Mientras estos nuevos y cambiantes centros de atención
nos entretienen, allá siguen los cientos de miles de expatriados, hombres,
mujeres y niños, ateridos de frío en el cuerpo y en el alma, quizá
desconocedores de que ya no están en nuestra prioritaria preocupación, quizá
ignorantes de que ya se nos ha pasado la impresión que nos causaban cuando eran
protagonistas preferentes de los medios.
Esto no puede ser. No podemos aflojar ni bajar la guardia
ante este inmenso drama, amortiguado por el día a día mediático. ¿Cuántos son?
¿Millones? ¿Cientos de miles? Tenemos que mantener la tensión e intentar
ponernos en su pellejo, uno a uno, y estremecernos con ellos porque sus padres,
sus hijos, sus hermanos y sus amigos están muriéndose/matándose en la guerra.
En una guerra enloquecida y sin sentido, como todas las guerras. Y ellos, un
millón, o dos, o medio, ya da igual, se van muriendo de hambre, de asco y de
desesperanza en su vagar alucinado hacia ninguna parte.

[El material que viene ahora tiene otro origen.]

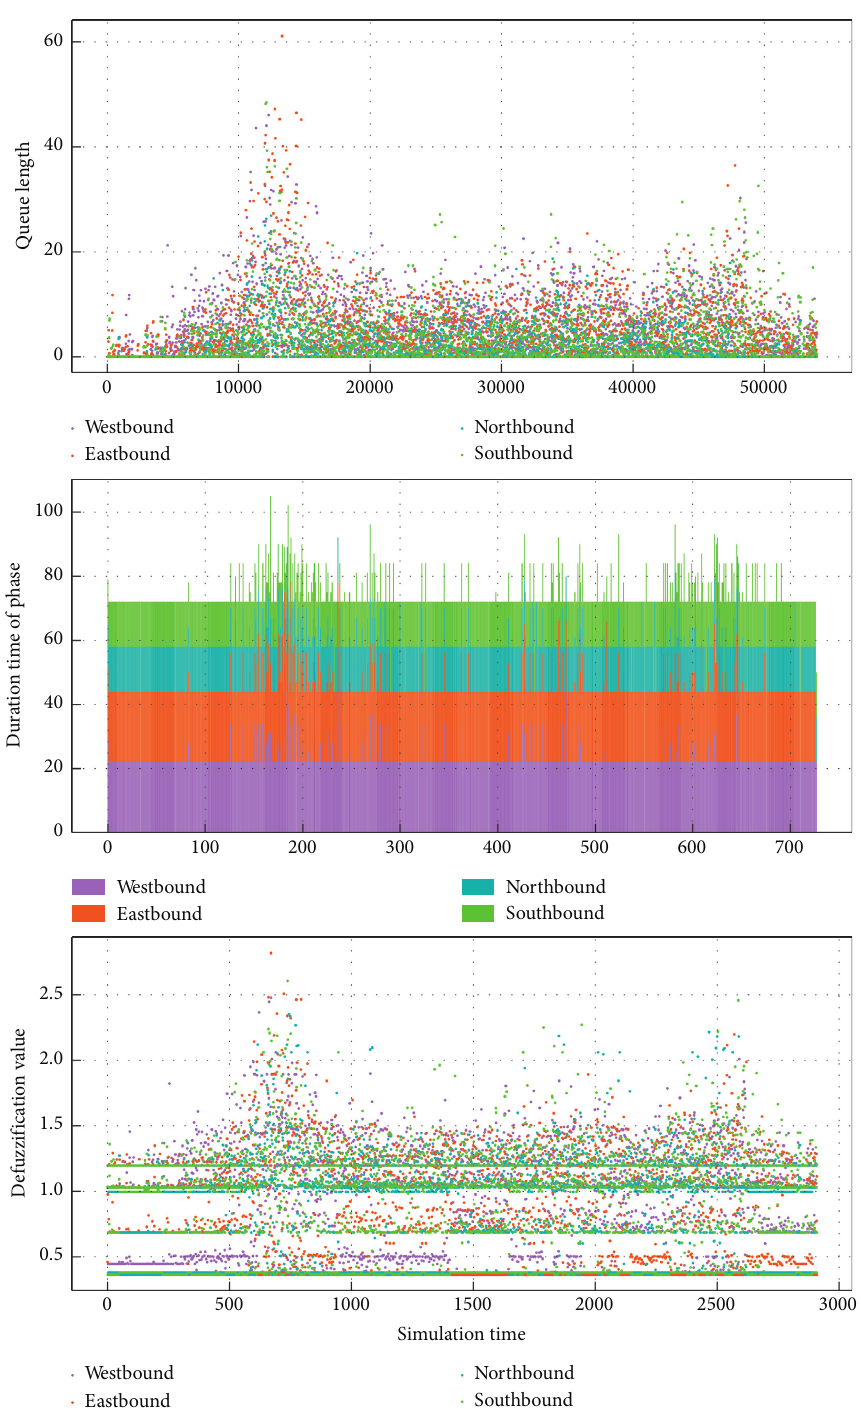
Figure 6: Parameter variation under HGA fuzzy control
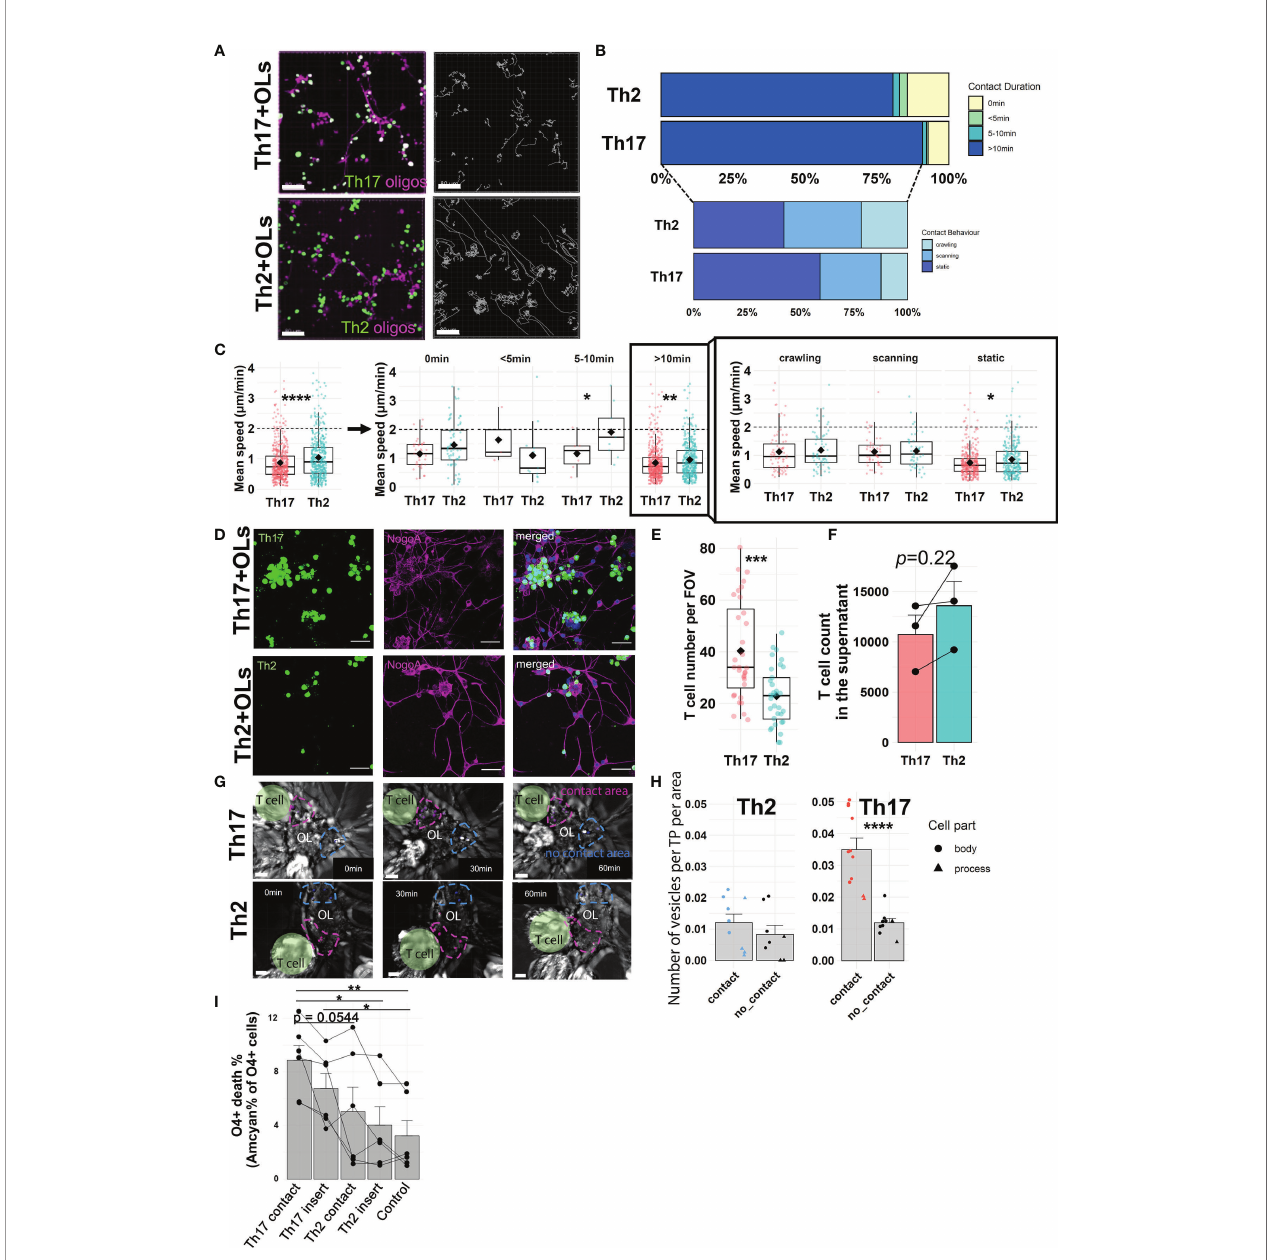
FIGURE 1 | Active interactions of Th17-polarized cells with human primary OLs. (A) Representative images (left) and tracks (right, gray lines) of human Th2- or Th17-polarized cells (green) in coculture during 2 h with human OLs in primary culture (magenta), scale bar = 80 m m. (B) Proportion of T cells according to duration of contact with OLs (upper panel: no contact, < 5 min, 5 – 10 min or > 10 min) and contact behavior among T cells displaying a >10-min contact (lower panel: scanning, crawling, static). (C) Mean speed of polarized T cells in coculture with primary human OLs according to contact duration (left panel) and contact behavior (right panel) among T cells displaying >10-min contacts. Wilcoxon rank-sum test. (A – C) n = 4 different OL preps and 4 T cell donors, n = 526 cells (Th17-polarized) and 485 cells (Th2-polarized), 30-min observation periods. One dot represents one cell, diamond = mean. (D) Representative images and (E) quanti fi cation of adherent human Th2- or Th17-polarized cells (green) after 4 h in coculture with human OLs (magenta) in primary culture (scale bar = 40 m m). Wilcoxon test, n = 4 different OL preps and 4 T cell donors, diamond = mean. (F) Number of non-adherent T cells as measured by fl ow cytometry using AccuCount beads. Paired t-test, p = 0.22. n = 2 OL preps, n = 3 T cell donors. (G) Representative images and (H) quanti fi cation of vesicle-like structures per timepoint (TP) in areas of primary human OLs in contact (magenta) or not (blue) with human Th2- or Th17-polarized cells (vesicle number/TP/µm 2 ). T cells are highlighted in green, areas of interest are delimited by dashed line, and vesicle-like structures are pointed by spots (contact in magenta, no contact in blue), n = 3 OL preps and 3 T cell donors, paired t-test. (I) Quanti fi cation of human primary OL death after 16 h of direct coculture with polarized T cells (contact) or separated by a permeable membrane (insert) at a 1:2.5 ratio. Control condition = no T cells. Each dot represents one donor, n = 6 different OL preps and 6 T cell donors, one way ANOVA with Tukey ’ s post hoc test. *p < 0.05, **p < 0.01, ***p < 0.001, ****p <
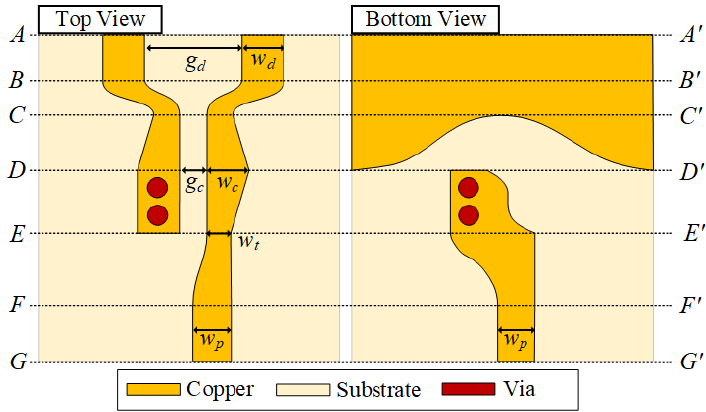
Figure 13. Top and bottom views of the proposed DL-to-PSL transition.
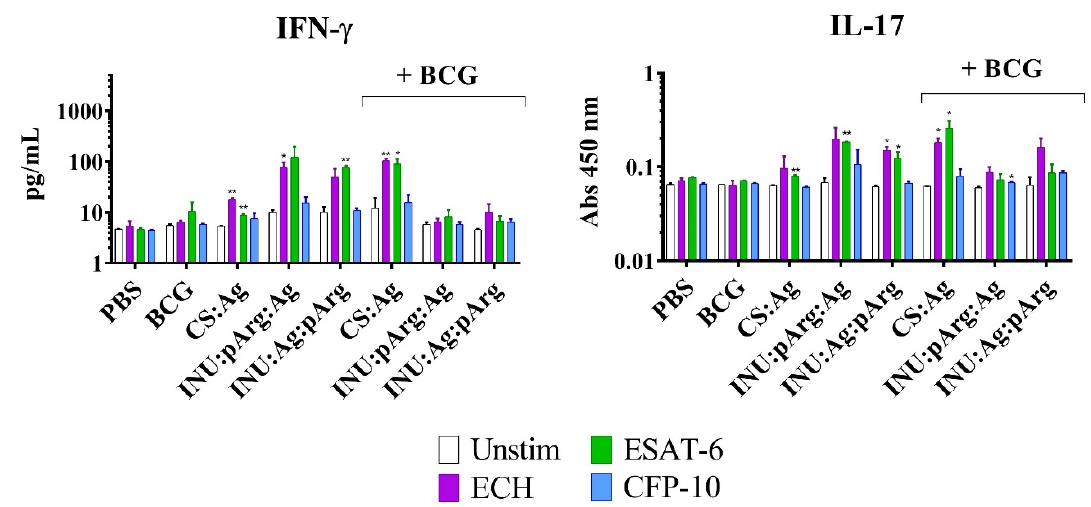
Figure 9. IL-17 and IFN-γ release from splenocytes of immunized mice after an antigen in vitro recall experiment. The splenocytes were incubated with CFP-10, ESAT-6, or the ESAT-6/CFP-10 fusion protein (ECH) and the supernatants were collected for cytokine measurement and were compared to the non-stimulated (Unstim) samples. Mice previously immunized with BCG (+BCG) or not, received PBS (as negative control), CS:Ag, INU:pArg:Ag, or INU:Ag:pArg as vaccine prototypes. IL-17: interleukin 17, IFN-γ: interferon gamma, Ag: Antigen, CS: Chitosan, INU: Inulin, pArg: Polyarginine. Statistical significance: * P ≤ 0.05, ** P ≤ 0.01, *** P ≤ 0.001.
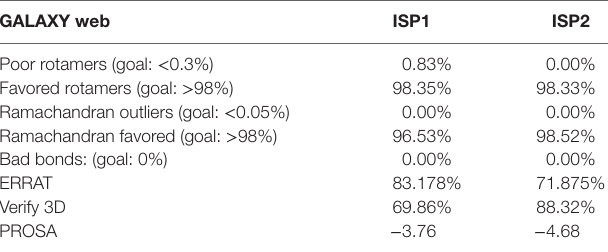
TaBle 1 | Statistical data of ISP1 and ISP2 protein model. galaXY web Poor rotamers (goal: <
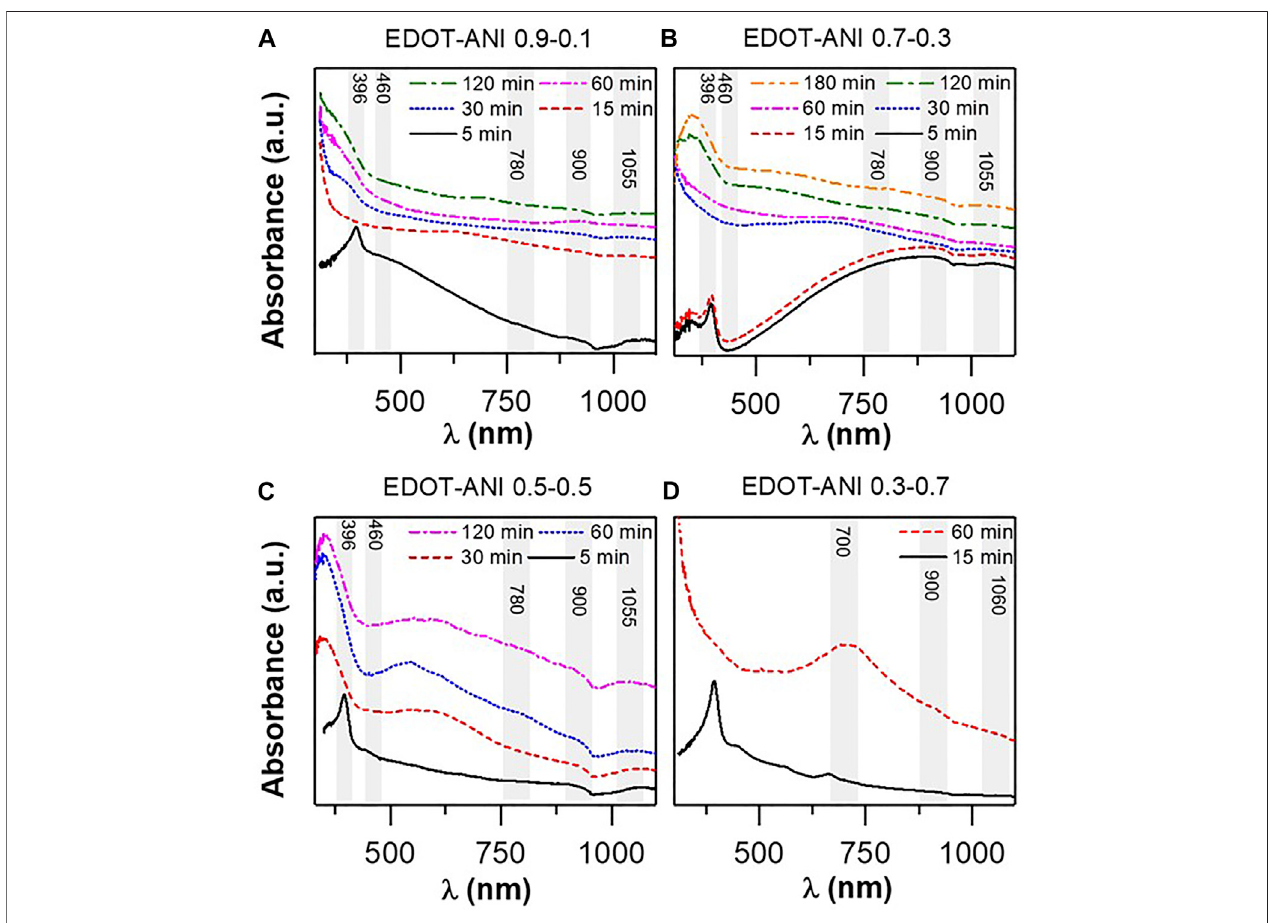
FIGURE 2 | UV-vis spectra: (A) EDOT-ANI 09 – 0.1 polymerization monitoring, (B) EDOT-ANI 0.7 – 0.3, (C) EDOT-ANI 0.5 – 0.5, (D) EDOT-ANI 0.3 – 0.7.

Cientos de miles de sirios, o kurdos, o chiíes, o suníes,
o gentes que pasaban por allí y se vieron sumidas en el censo de almas en pena
con el hatillo de sus cuatro trapos a la espalda, tendidas las manos de pedir
hacia la leche en polvo, comidos de pupas y de moscas en campamentos
destartalados y heladores. Mal rollo para los fotógrafos, porque la muerte de
los pobres, cuando es de verdad, no vende.
Mirando un poco más allá, o más adentro, de esa riada
humana que agoniza, sepamos que con cada uno de ellos mueren sus recuerdos, su
memoria, sus proyectos, sus juegos, sus canciones, sus cariños, sus penas, las
huellas que la vida les fue dejando. A cada uno, y uno por uno, porque las
masas solo existen en las estadísticas. Y la vida se les está yendo a cada uno
de ellos. Demasiado pringue para las manos blancas, que no ofenden. Total, solo
son un millón de refugiados, apátridas… O medio, o dos, ya da igual.